* _Kısa görev 1_
Enerji politikasıyla ilgili metinde "Türkiye, enerji politikasında, Batı" sözlerinden aşağıya, "biri olarak yorumlandı." sözlerine kadar uzanan her şeyi aynen yeniden yazın.
* _Kısa görev 2_
Enerji politikasıyla ilgili metne göre Bakan Bayraktar'ın görüştüğü ABD'nin Ankara Büyükelçisi kimdir?
* _Kısa görev 3_
Türkiye ile ABD arasındaki enerji iş birliğini anlatan metni, gösterilen son cümleden sonra sürdürün.

═══ Okunacak metin

Türkiye, enerji politikasında, Batı ile ilişkileri yeniden şekillendirebilecek ve arz güvenliğini perçinleyecek önemli bir viraja giriyor. Kabine Toplantısı'nın ardından gazetecilerin sorularını yanıtlayan Enerji ve Tabii Kaynaklar Bakanı Alparslan Bayraktar, Amerika Birleşik Devletleri (ABD) ile enerji alanında derinleşen iş birliğinin somut projelere dönüşebileceğinin güçlü sinyallerini verdi. Bakan Bayraktar'ın açıklamaları, Türkiye'nin enerji tedarikinde kaynak çeşitliliğini artırma ve tek bir ülkeye olan bağımlılığı azaltma stratejisinin en net adımlarından biri olarak yorumlandı.
Bakan Bayraktar'a, geçtiğimiz günlerde ABD'nin Ankara Büyükelçisi ve Suriye Özel Temsilcisi Tom Barrack ile yaptığı görüşmenin detayları sorulduğunda, gündemin oldukça yoğun olduğu anlaşıldı. Özellikle, "Yeni bir LNG anlaşması gelir mi?" sorusuna verdiği yanıt, piyasalarda heyecan yarattı. Bayraktar, "Özellikle, halen de devam ettiği için uzun dönemli LNG kontratları önemli. Bunlar çok hızlı somuta dönebilecek şeyler. Yeni bir LNG anlaşması olabilir" ifadelerini kullandı.

══════
═══ Mevcut veriler

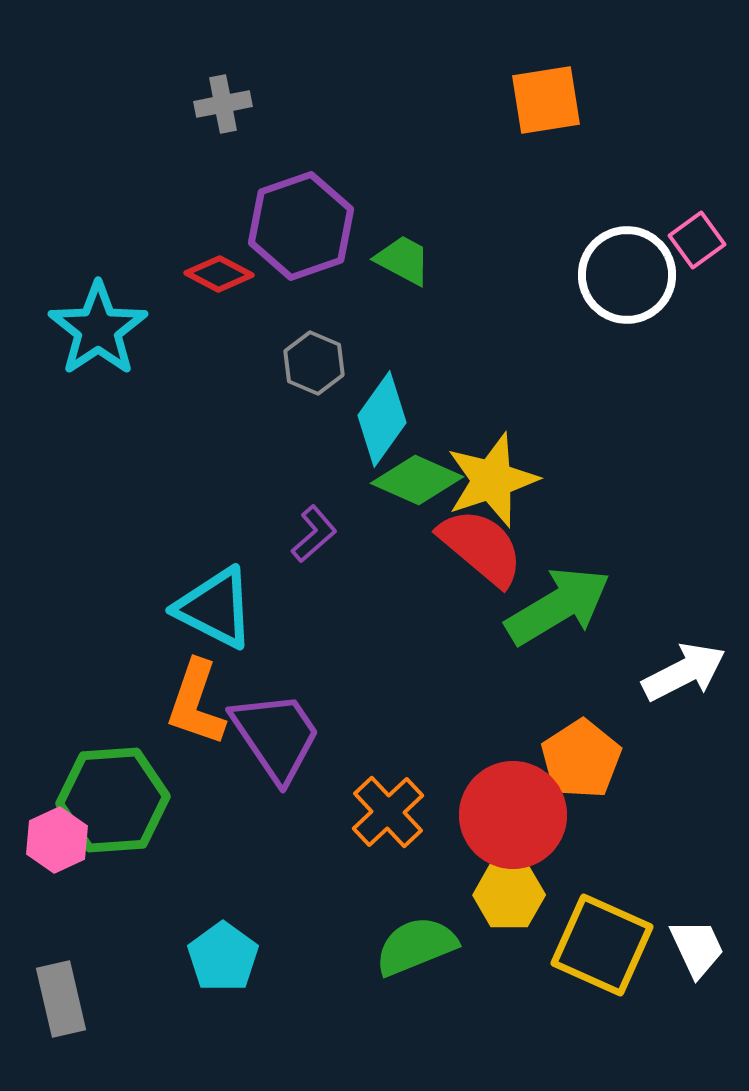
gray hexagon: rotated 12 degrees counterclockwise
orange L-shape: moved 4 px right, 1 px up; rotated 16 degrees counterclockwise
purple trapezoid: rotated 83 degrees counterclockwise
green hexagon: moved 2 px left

══════

* _Doğru cevap 1_
Türkiye, enerji politikasında, Batı ile ilişkileri yeniden şekillendirebilecek ve arz güvenliğini perçinleyecek önemli bir viraja giriyor. Kabine Toplantısı'nın ardından gazetecilerin sorularını yanıtlayan Enerji ve Tabii Kaynaklar Bakanı Alparslan Bayraktar, Amerika Birleşik Devletleri (ABD) ile enerji alanında derinleşen iş birliğinin somut projelere dönüşebileceğinin güçlü sinyallerini verdi. Bakan Bayraktar'ın açıklamaları, Türkiye'nin enerji tedarikinde kaynak çeşitliliğini artırma ve tek bir ülkeye olan bağımlılığı azaltma stratejisinin en net adımlarından biri olarak yorumlandı.

* _Doğru cevap 2_
Tom Barrack.

* _Doğru cevap 3_
Bu açıklama, spot piyasanın anlık fiyat dalgalanmalarından etkilenen kısa vadeli alımlar yerine, 10-15 yıl gibi uzun bir süreyi kapsayan, fiyat ve miktar garantisi sunan kalıcı bir anlaşmanın masada olduğunu gösteriyor. ABD, kaya gazı devrimiyle birlikte dünyanın en büyük LNG ihracatçılarından biri haline gelmişti. Türkiye'nin, bu dev tedarikçi ile uzun dönemli bir kontrat yapması, kış aylarında yaşanan arz sıkıntısı ve fiyat artışı risklerine karşı stratejik bir kalkan oluşturacak. Bu hamle, aynı zamanda, Rusya-Ukrayna savaşı sonrası Avrupa'nın Rus gazına olan bağımlılığını azaltma çabalarıyla paralel olarak, Türkiye'nin de kendi enerji sepetini Batılı kaynaklarla çeşitlendirme arzusunu ortaya koyuyor.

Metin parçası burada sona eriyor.